----- Document extract

Gods and Umbrellas: Alex Reads Neil Gaiman

PICEDITOR-AGE

Neil Gaiman makes you believe in magic—fairy tales and swords and sorcery sometimes, but mostly, and in what I’ve decided is my favourite genre of fantasy, corner-of-your-eye magic. Magic that coexists and overlaps with the everyday world that we know, but magic that simply chooses not to reveal itself, or we choose on some subconscious level not to notice because we’re content to go on with the lives we’ve deemed sensible. A hidden world in the cracks and forgotten places of London? Gods and spirits eking out a living in modern day America? Ancient spirits residing in the hill of an overlooked and overgrown graveyard? It’s all there, and you really do believe that these things can exist and we can all be walking straight past them every day.

----------
----- Material

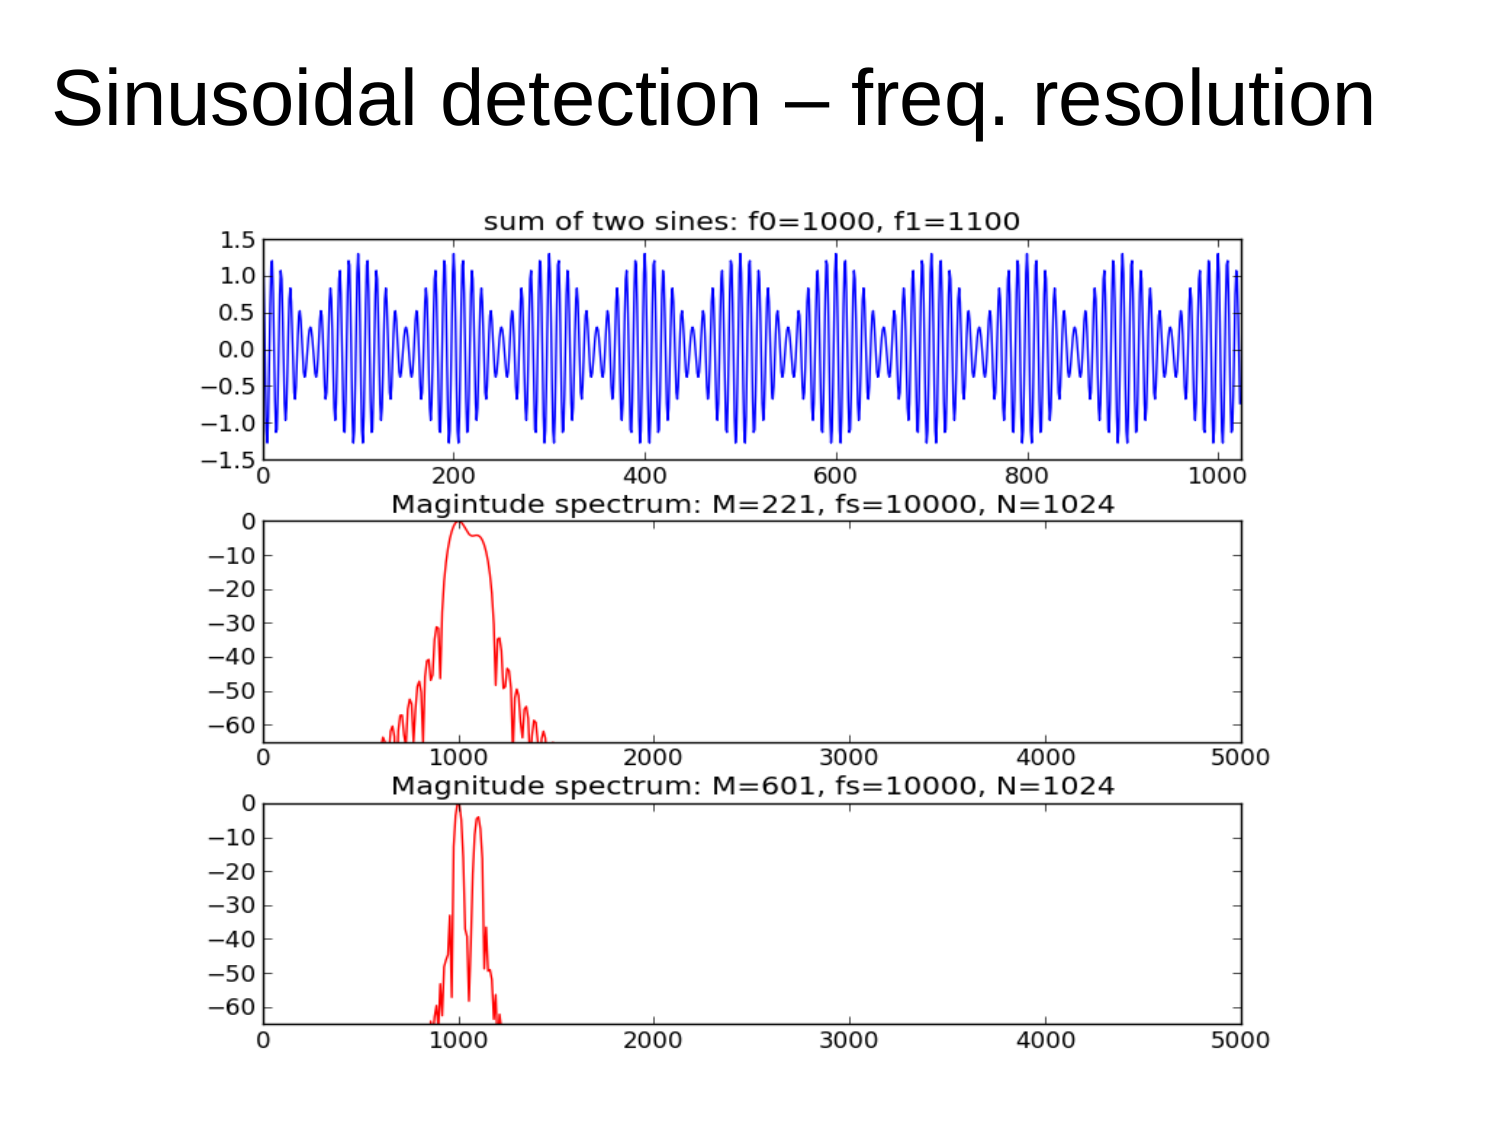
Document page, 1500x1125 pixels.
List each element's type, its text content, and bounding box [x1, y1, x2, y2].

----------

Can you carry the essay on Neil Gaiman's fantasy forward from its final sentence?

● **Response for this exercise**:
I haven’t read Sandman or any of his graphic novels, but mostly ended up in his novels and short stories and the interweave of bizarreness and normalcy within. The fact that he won an award for an Arthur Conan Doyle/H.P. Lovecraft crossover fanfiction (A Study in Emerald) should tell you on its own that his imagination is versatile, playful, somewhat macabre, and has no problem magpie-ing other people’s creations and toying with them until they’re made into something new. Gaiman’s recently released a Sleeping Beauty retelling, and it’s not the first time he’s played with fairy tales either, given Snow, Glass, Apples, a chilling reimagining of Snow White from the stepmother’s point of view, Snow White being a vampiric creature she’s trying to stop from sucking the life out of her husband and kingdom; and Stardust, his own ‘fairy tale for adults’.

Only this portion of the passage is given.